Thursday, November 11, 2010

College Athletes getting paid?!

By now many of you may be paying attention to this whole mess down at Auburn with Heisman Trophy Candidate Cam Newton.  The rumors that surround his alleged cheating while at Florida and the rumors of Cam's need for "pay for play."

Now as a former Division I athlete myself, all-be-it in a non major sport, getting paid to play college sports has been brought to my attention in the past.  I remember talking in length about this issue in my Sport Marketing class and being 100% against the idea.  I think my thoughts still lean heavily toward not paying college athletes, but a wrench was tossed into my thinking last week when listening to Chicago Sports Radio.

I guess some schools out there are printing players names on the back of jerseys.  No, this is not an illegal thing for the schools to do, but this is where my thoughts have changed a bit.  Now, I totally believe that college sports is totally different than pro's in the fact that you will have your supporters regardless.  If Cam Newton wasn't QB at Auburn, Auburn may not be quite as good, but the team itself is still a really good team.  I think Oregon is a perfect example of how good a TEAM is.  Yes, they have a great Running back in James, but he gets overshadowed by the play of the TEAM as a whole.  That is who the fans come to watch, the TEAM.

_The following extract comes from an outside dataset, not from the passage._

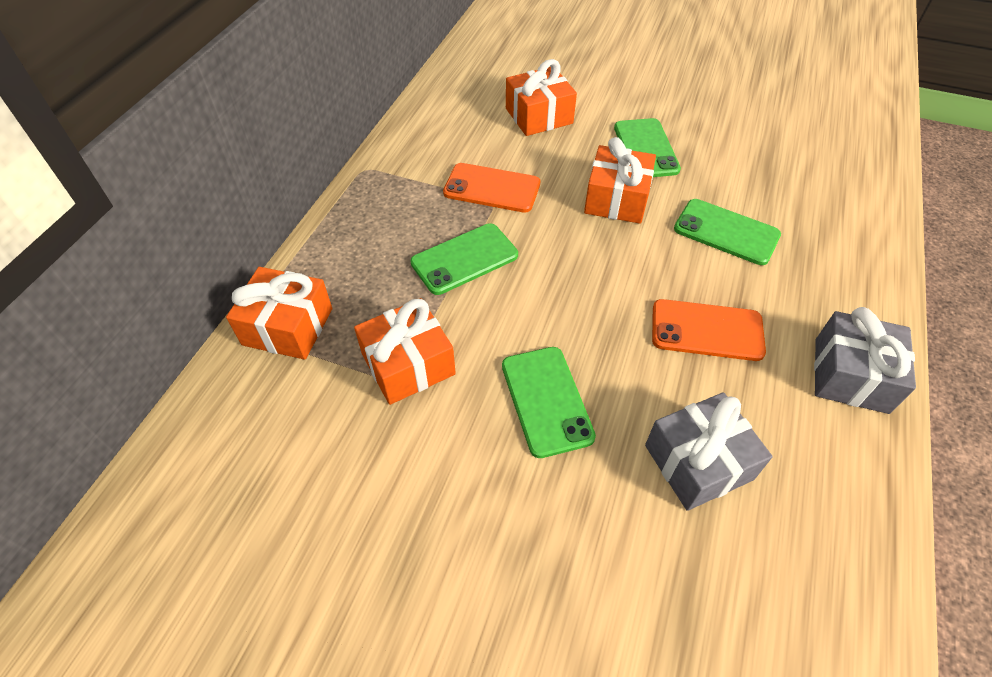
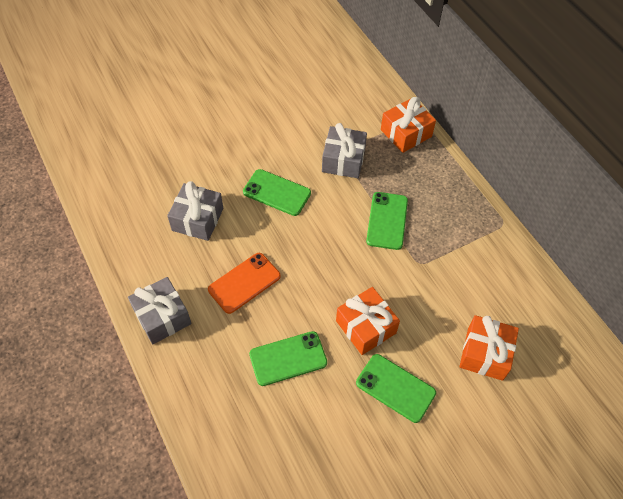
camera: 130 degrees right, 5 degrees up
(408, 364) = (343, 160): orange gift -> grey gift
(492, 188) = (432, 271): orange phone -> none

I think that there needs to be a rule or even a law put into effect so NCAA and colleges can not print names on jerseys.  Numbers are ok, but to print an individual's name on, that's when I think there should be some kickback to the players, maybe not while they are in school, but after they graduate.

NCAA sports is an amateur union.  If players want to make money, then go to the minor leagues of their given sport.  As a runner you don't often see jumps up to the pro ranks, but there have been come cases of this in recent years.  Alan Webb left Michigan to train under his high school coach and run for Nike, Dathan Ritzenhien left Colorado, and most recently an Illinois high schooler, Evan Jager, left Wisconsin a few years back to follow his coach Jerry Schumacher.


I don't understand how athletes can't see all the benefits they are getting from their colleges. I think athletes think they are the only ones that make people come watch games.  Yes, they are the ones ultimately coming, but you have all these people behind the scenes that work to get people in the seats, that work to get the athletes to the level they need to be at (coaches).  Athletes (many of them) are getting education paid for (estimated 4 year cost: $100,000), free housing (estimated 4 year cost $24,000...$600/month), free food (estimated 4 year cost: $10,000...$250 a month), then you add in book fees, transportation, etc etc....you can't tell me athletes are looked after and I don't know one program that doesn't give little perks, legal ones too, to athletes.


Would love to hear what you have to think, but let's keep the NCAA and it's amateur status, but maybe put some legal regulations on them!


Peace out


Shawn

1 comment:

Andrew said...

College athletes get paid by either scholarship or by food/equipment (including clothing). Obviously, the "money making" sports; football and basketball offer their athletes full rides, so these athletes are getting 30-40 thousand a year. But even athletes in smaller sports without scholarships are still on the receiving end of plenty of benefits (equipment, free tickets to sporting events and food). The idea of giving athletes even more causes stress to school budgets, which is an unnecessary burden. The benefits reaped by athletes is plenty, there is no need to spoil them anymore.